For solo developers, Claude Code enhances productivity by streamlining repetitive tasks and maintaining quality. Key benefits include:

  • Faster onboarding and development: Claude Code helps developers understand and navigate new codebases quickly, reducing the time needed for familiarization.
  • Automating mundane tasks: It handles repetitive coding tasks, such as generating boilerplate code, running tests, and writing documentation, which frees up time for more important tasks.
  • Ensuring consistency and quality: By ensuring that changes are consistent with the overall architecture, it helps maintain a high standard of code quality even when working alone.
  • Increased speed and autonomy: With Claude Code automating many aspects of the development process, solo developers can work faster and independently, while still ensuring accuracy.

 

For teams, Claude Code improves collaboration and streamlines workflows, allowing for more efficient development cycles. Its impact includes:

  • Consistency across the codebase: Claude Code ensures all changes are aligned with the project’s architectural standards, maintaining consistency even with multiple contributors.
  • Automated pull requests and code reviews: It automates the review process by running tests, checking for bugs, and suggesting changes before a human reviewer even sees the code. This reduces the manual effort involved in code reviews and speeds up the development cycle.
  • Faster integration and scaling: By automating refactoring and identifying dependencies across modules, Claude Code helps teams integrate new features and scale projects more efficiently.
  • Empowering less experienced developers: It helps guide best practices and enables non-specialists to contribute more effectively, improving team productivity and reducing errors.
Real-Life Example

Claude Code works as an AI-powered code reviewer integrated into the development pipeline. Every time a developer commits a new version of the code to the repository, the AI performs a two-step review process. First, it runs tests to check for issues or bugs in the new code. If the tests pass, the AI then reviews the code for improvements, such as best practices, performance optimizations, or potential errors.

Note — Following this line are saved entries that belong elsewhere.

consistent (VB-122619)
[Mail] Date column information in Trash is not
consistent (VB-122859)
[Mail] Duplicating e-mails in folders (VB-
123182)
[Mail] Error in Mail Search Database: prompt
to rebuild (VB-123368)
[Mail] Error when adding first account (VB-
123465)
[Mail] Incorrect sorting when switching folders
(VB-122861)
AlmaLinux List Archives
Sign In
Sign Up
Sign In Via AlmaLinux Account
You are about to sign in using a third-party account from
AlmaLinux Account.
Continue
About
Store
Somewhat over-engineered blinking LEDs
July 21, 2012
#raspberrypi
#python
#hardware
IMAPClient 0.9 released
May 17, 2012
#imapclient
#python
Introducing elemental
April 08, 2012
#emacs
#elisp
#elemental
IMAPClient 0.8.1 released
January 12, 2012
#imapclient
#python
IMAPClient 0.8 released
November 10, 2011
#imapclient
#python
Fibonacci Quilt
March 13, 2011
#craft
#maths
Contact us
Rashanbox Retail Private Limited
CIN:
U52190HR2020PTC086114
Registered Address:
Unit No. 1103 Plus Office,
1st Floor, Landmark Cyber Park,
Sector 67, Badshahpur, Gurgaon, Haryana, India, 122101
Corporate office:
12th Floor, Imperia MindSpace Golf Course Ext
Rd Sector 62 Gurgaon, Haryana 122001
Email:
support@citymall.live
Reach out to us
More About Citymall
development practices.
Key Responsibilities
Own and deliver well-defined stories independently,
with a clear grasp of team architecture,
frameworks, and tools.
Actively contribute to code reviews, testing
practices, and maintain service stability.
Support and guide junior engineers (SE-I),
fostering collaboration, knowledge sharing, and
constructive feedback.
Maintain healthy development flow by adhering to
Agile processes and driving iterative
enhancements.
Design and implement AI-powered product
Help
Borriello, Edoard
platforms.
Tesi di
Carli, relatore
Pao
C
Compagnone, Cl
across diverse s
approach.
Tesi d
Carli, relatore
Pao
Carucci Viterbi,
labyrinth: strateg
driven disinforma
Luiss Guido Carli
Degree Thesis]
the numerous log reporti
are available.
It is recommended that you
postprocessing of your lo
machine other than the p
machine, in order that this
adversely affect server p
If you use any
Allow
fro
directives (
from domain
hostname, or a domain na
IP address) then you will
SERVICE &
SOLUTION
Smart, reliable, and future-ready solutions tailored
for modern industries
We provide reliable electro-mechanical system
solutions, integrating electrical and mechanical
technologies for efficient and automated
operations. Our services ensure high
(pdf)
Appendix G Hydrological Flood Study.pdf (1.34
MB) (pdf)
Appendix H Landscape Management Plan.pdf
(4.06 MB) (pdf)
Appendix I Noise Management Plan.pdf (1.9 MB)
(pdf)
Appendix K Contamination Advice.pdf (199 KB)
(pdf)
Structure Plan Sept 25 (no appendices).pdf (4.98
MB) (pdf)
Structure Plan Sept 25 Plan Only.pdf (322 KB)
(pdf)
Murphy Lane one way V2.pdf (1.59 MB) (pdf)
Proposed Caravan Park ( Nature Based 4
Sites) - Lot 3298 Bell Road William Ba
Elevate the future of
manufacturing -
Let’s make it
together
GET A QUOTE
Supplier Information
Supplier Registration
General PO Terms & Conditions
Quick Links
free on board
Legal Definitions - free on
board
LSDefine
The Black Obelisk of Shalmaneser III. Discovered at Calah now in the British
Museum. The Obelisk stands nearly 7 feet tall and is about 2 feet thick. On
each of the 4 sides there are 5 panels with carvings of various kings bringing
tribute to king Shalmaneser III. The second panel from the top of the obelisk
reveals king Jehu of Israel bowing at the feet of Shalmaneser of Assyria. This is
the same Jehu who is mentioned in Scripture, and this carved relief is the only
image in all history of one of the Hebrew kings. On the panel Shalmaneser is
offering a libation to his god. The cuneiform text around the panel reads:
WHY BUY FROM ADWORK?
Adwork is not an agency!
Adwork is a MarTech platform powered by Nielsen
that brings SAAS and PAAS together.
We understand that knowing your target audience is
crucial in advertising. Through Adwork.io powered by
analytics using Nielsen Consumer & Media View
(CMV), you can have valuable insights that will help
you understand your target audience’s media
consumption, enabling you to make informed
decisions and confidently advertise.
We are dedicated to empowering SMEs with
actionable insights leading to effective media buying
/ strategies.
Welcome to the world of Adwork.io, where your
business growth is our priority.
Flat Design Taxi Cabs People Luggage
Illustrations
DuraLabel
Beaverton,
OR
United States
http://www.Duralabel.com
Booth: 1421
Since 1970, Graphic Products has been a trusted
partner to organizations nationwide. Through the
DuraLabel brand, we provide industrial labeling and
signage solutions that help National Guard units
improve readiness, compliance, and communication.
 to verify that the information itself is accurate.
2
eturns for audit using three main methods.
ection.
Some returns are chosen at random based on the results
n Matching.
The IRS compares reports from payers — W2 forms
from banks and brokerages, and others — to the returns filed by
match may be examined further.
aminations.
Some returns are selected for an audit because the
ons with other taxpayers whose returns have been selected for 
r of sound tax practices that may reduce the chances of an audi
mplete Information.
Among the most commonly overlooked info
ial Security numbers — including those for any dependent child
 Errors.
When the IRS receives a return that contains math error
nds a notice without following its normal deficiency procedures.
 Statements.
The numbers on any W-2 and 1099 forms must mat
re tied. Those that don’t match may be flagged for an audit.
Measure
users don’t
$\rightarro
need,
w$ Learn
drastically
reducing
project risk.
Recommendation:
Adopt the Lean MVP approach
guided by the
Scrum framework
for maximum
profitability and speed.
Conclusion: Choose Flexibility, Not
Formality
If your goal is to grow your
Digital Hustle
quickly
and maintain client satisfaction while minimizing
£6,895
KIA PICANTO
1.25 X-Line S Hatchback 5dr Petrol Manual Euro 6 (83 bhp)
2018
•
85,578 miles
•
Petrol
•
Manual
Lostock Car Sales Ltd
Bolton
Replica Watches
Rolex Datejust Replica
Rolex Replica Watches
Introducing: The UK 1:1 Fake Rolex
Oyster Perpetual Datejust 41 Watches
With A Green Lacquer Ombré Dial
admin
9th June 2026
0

If the AI doesn’t find any problems, it approves the changes and allows them to be merged into the repository. If issues are detected, it recommends fixes. This system effectively replaces a human code reviewer for routine checks, making the process faster and more automated. By doing so, the team can move more quickly, as every change undergoes a validation process, reducing the need for manual review and ensuring that the code adheres to the project’s quality standards.

THE BIGGER PICTURE — AI FOR THE AI BUILDERS

The Gartner Generative AI analysis supports the same trend: AI-driven coding is here to stay, but it’s far from replacing engineers. Instead, it amplifies productivity, creativity, and speed.

The recent Google research found that AI in software development sits at “stage three to four” of maturity — meaning it can now troubleshoot across systems but still requires “lots of safety nets.”

The broader takeaway: AI coding assistants like Cursor and GitHub Copilot don’t replace talent — they extend it. While entry-level coding roles are becoming rarer, new opportunities are emerging in AI orchestration, model governance, and prompt engineering, where understanding both human logic and machine reasoning is essential.

CONCLUSION

AI-assisted coding isn’t just about speed — it’s about redefining how humans collaborate with machines. For AI specialists, adopting Cursor and GitHub Copilot is less about outsourcing work and more about evolving how work gets done.

The industry is still learning where the balance lies between automation and oversight. Some even compare software development to the fashion industry, where — in this new “style” — AI has become the thread that weaves the entire digital fabric together.